Palacios Carmen, Wernegreen Jennifer J
Josephine Bay Paul Center for Comparative Molecular Biology and Evolution, Marine Biological Laboratory, Woods Hole, Massachusetts 02543, USA.
Mol Biol Evol. 2002 Sep;19(9):1575-84. doi: 10.1093/oxfordjournals.molbev.a004219.
The advent of full genome sequences provides exceptionally rich data sets to explore molecular and evolutionary mechanisms that shape divergence among and within genomes. In this study, we use multivariate analysis to determine the processes driving genome-wide patterns of amino usage in the obligate endosymbiont Buchnera and its close free-living relative Escherichia coli. In the AT-rich Buchnera genome, the primary source of variation in amino acid usage differentiates high- and low-expression genes. Amino acids of high-expression Buchnera genes are generally less aromatic and use relatively GC-rich codons, suggesting that selection against aromatic amino acids and against amino acids with AT-rich codons is stronger in high-expression genes. Selection to maintain hydrophobic amino acids in integral membrane proteins is a primary factor driving protein evolution in E. coli but is a secondary factor in Buchnera. In E. coli, gene expression is a secondary force driving amino acid usage, and a correlation with tRNA abundance suggests that translational selection contributes to this effect. Although this and previous studies demonstrate that AT mutational bias and genetic drift influence amino acid usage in Buchnera, this genome-wide analysis argues that selection is sufficient to affect the amino acid content of proteins with different expression and hydropathy levels.

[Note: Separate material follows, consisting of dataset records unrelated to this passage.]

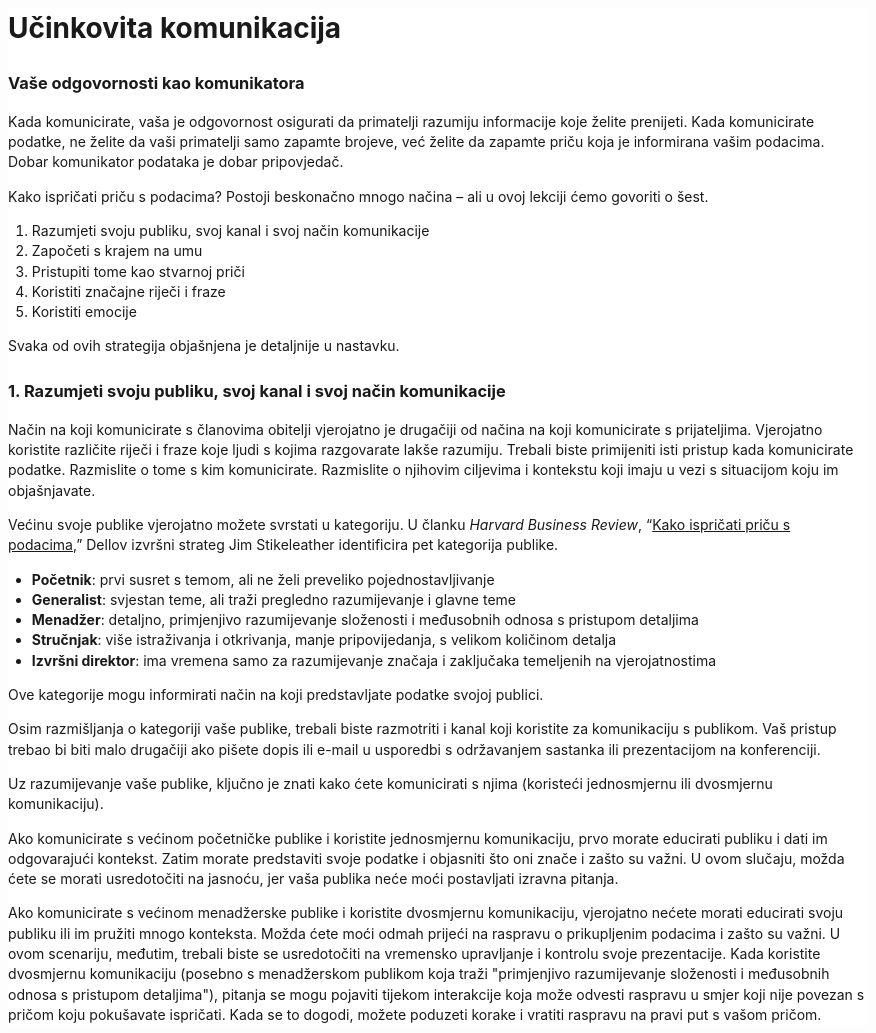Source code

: # Učinkovita komunikacija

### Vaše odgovornosti kao komunikatora
Kada komunicirate, vaša je odgovornost osigurati da primatelji razumiju informacije koje želite prenijeti. Kada komunicirate podatke, ne želite da vaši primatelji samo zapamte brojeve, već želite da zapamte priču koja je informirana vašim podacima. Dobar komunikator podataka je dobar pripovjedač.

Kako ispričati priču s podacima? Postoji beskonačno mnogo načina – ali u ovoj lekciji ćemo govoriti o šest.
1. Razumjeti svoju publiku, svoj kanal i svoj način komunikacije
2. Započeti s krajem na umu
3. Pristupiti tome kao stvarnoj priči
4. Koristiti značajne riječi i fraze
5. Koristiti emocije

Svaka od ovih strategija objašnjena je detaljnije u nastavku.

### 1. Razumjeti svoju publiku, svoj kanal i svoj način komunikacije
Način na koji komunicirate s članovima obitelji vjerojatno je drugačiji od načina na koji komunicirate s prijateljima. Vjerojatno koristite različite riječi i fraze koje ljudi s kojima razgovarate lakše razumiju. Trebali biste primijeniti isti pristup kada komunicirate podatke. Razmislite o tome s kim komunicirate. Razmislite o njihovim ciljevima i kontekstu koji imaju u vezi s situacijom koju im objašnjavate.

Većinu svoje publike vjerojatno možete svrstati u kategoriju. U članku _Harvard Business Review_, “[Kako ispričati priču s podacima](http://blogs.hbr.org/2013/04/how-to-tell-a-story-with-data/),” Dellov izvršni strateg Jim Stikeleather identificira pet kategorija publike.

- **Početnik**: prvi susret s temom, ali ne želi preveliko pojednostavljivanje
- **Generalist**: svjestan teme, ali traži pregledno razumijevanje i glavne teme
- **Menadžer**: detaljno, primjenjivo razumijevanje složenosti i međusobnih odnosa s pristupom detaljima
- **Stručnjak**: više istraživanja i otkrivanja, manje pripovijedanja, s velikom količinom detalja
- **Izvršni direktor**: ima vremena samo za razumijevanje značaja i zaključaka temeljenih na vjerojatnostima

Ove kategorije mogu informirati način na koji predstavljate podatke svojoj publici.

Osim razmišljanja o kategoriji vaše publike, trebali biste razmotriti i kanal koji koristite za komunikaciju s publikom. Vaš pristup trebao bi biti malo drugačiji ako pišete dopis ili e-mail u usporedbi s održavanjem sastanka ili prezentacijom na konferenciji.

Uz razumijevanje vaše publike, ključno je znati kako ćete komunicirati s njima (koristeći jednosmjernu ili dvosmjernu komunikaciju).

Ako komunicirate s većinom početničke publike i koristite jednosmjernu komunikaciju, prvo morate educirati publiku i dati im odgovarajući kontekst. Zatim morate predstaviti svoje podatke i objasniti što oni znače i zašto su važni. U ovom slučaju, možda ćete se morati usredotočiti na jasnoću, jer vaša publika neće moći postavljati izravna pitanja.

Ako komunicirate s većinom menadžerske publike i koristite dvosmjernu komunikaciju, vjerojatno nećete morati educirati svoju publiku ili im pružiti mnogo konteksta. Možda ćete moći odmah prijeći na raspravu o prikupljenim podacima i zašto su važni. U ovom scenariju, međutim, trebali biste se usredotočiti na vremensko upravljanje i kontrolu svoje prezentacije. Kada koristite dvosmjernu komunikaciju (posebno s menadžerskom publikom koja traži "primjenjivo razumijevanje složenosti i međusobnih odnosa s pristupom detaljima"), pitanja se mogu pojaviti tijekom interakcije koja može odvesti raspravu u smjer koji nije povezan s pričom koju pokušavate ispričati. Kada se to dogodi, možete poduzeti korake i vratiti raspravu na pravi put s vašom pričom.
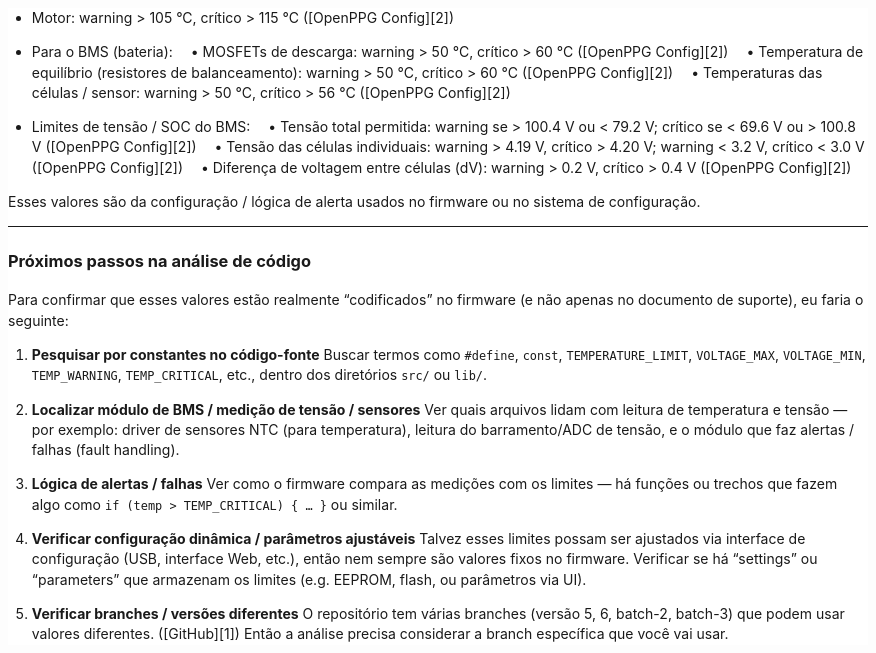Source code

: * Motor: warning > 105 °C, crítico > 115 °C ([OpenPPG Config][2])

* Para o BMS (bateria):
   • MOSFETs de descarga: warning > 50 °C, crítico > 60 °C ([OpenPPG Config][2])
   • Temperatura de equilíbrio (resistores de balanceamento): warning > 50 °C, crítico > 60 °C ([OpenPPG Config][2])
   • Temperaturas das células / sensor: warning > 50 °C, crítico > 56 °C ([OpenPPG Config][2])

* Limites de tensão / SOC do BMS:
   • Tensão total permitida: warning se > 100.4 V ou < 79.2 V; crítico se < 69.6 V ou > 100.8 V ([OpenPPG Config][2])
   • Tensão das células individuais: warning > 4.19 V, crítico > 4.20 V; warning < 3.2 V, crítico < 3.0 V ([OpenPPG Config][2])
   • Diferença de voltagem entre células (dV): warning > 0.2 V, crítico > 0.4 V ([OpenPPG Config][2])

Esses valores são da configuração / lógica de alerta usados no firmware ou no sistema de configuração.

---

### Próximos passos na análise de código

Para confirmar que esses valores estão realmente “codificados” no firmware (e não apenas no documento de suporte), eu faria o seguinte:

1. **Pesquisar por constantes no código-fonte**
   Buscar termos como `#define`, `const`, `TEMPERATURE_LIMIT`, `VOLTAGE_MAX`, `VOLTAGE_MIN`, `TEMP_WARNING`, `TEMP_CRITICAL`, etc., dentro dos diretórios `src/` ou `lib/`.

2. **Localizar módulo de BMS / medição de tensão / sensores**
   Ver quais arquivos lidam com leitura de temperatura e tensão — por exemplo: driver de sensores NTC (para temperatura), leitura do barramento/ADC de tensão, e o módulo que faz alertas / falhas (fault handling).

3. **Lógica de alertas / falhas**
   Ver como o firmware compara as medições com os limites — há funções ou trechos que fazem algo como `if (temp > TEMP_CRITICAL) { … }` ou similar.

4. **Verificar configuração dinâmica / parâmetros ajustáveis**
   Talvez esses limites possam ser ajustados via interface de configuração (USB, interface Web, etc.), então nem sempre são valores fixos no firmware. Verificar se há “settings” ou “parameters” que armazenam os limites (e.g. EEPROM, flash, ou parâmetros via UI).

5. **Verificar branches / versões diferentes**
   O repositório tem várias branches (versão 5, 6, batch-2, batch-3) que podem usar valores diferentes. ([GitHub][1])
   Então a análise precisa considerar a branch específica que você vai usar.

全基因组序列的出现提供了极为丰富的数据集,可用于探索塑造基因组间和基因组内差异的分子和进化机制。在本研究中,我们使用多变量分析来确定驱动专性内共生菌布赫纳氏菌及其亲缘关系相近的自由生活菌大肠杆菌全基因组氨基酸使用模式的过程。在富含AT的布赫纳氏菌基因组中,氨基酸使用的主要变异来源区分了高表达基因和低表达基因。布赫纳氏菌高表达基因的氨基酸通常芳香性较低,且使用相对富含GC的密码子,这表明在高表达基因中,针对芳香族氨基酸和具有富含AT密码子的氨基酸的选择更强。在大肠杆菌中,维持整合膜蛋白中疏水氨基酸的选择是驱动蛋白质进化的主要因素,但在布赫纳氏菌中是次要因素。在大肠杆菌中,基因表达是驱动氨基酸使用的次要力量,与tRNA丰度的相关性表明翻译选择促成了这种效应。尽管本研究及之前的研究表明,AT突变偏好和遗传漂变会影响布赫纳氏菌的氨基酸使用,但这种全基因组分析表明,选择足以影响具有不同表达水平和亲水性水平的蛋白质的氨基酸含量。